• _Work required_:
Please edit the material below so that every "CAFAM" becomes "央美美术馆", and give all of it back with nothing else changed.

• _Dataset extract_:
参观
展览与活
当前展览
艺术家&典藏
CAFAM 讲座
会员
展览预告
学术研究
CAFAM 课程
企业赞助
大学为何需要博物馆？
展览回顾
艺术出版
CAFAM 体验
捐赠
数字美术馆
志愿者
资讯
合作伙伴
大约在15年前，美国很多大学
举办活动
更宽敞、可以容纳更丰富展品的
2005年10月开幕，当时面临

• _Reply to the exercise_:
参观
展览与活
当前展览
艺术家&典藏
央美美术馆 讲座
会员
展览预告
学术研究
央美美术馆 课程
企业赞助
大学为何需要博物馆？
展览回顾
艺术出版
央美美术馆 体验
捐赠
数字美术馆
志愿者
资讯
合作伙伴
大约在15年前，美国很多大学
举办活动
更宽敞、可以容纳更丰富展品的
2005年10月开幕，当时面临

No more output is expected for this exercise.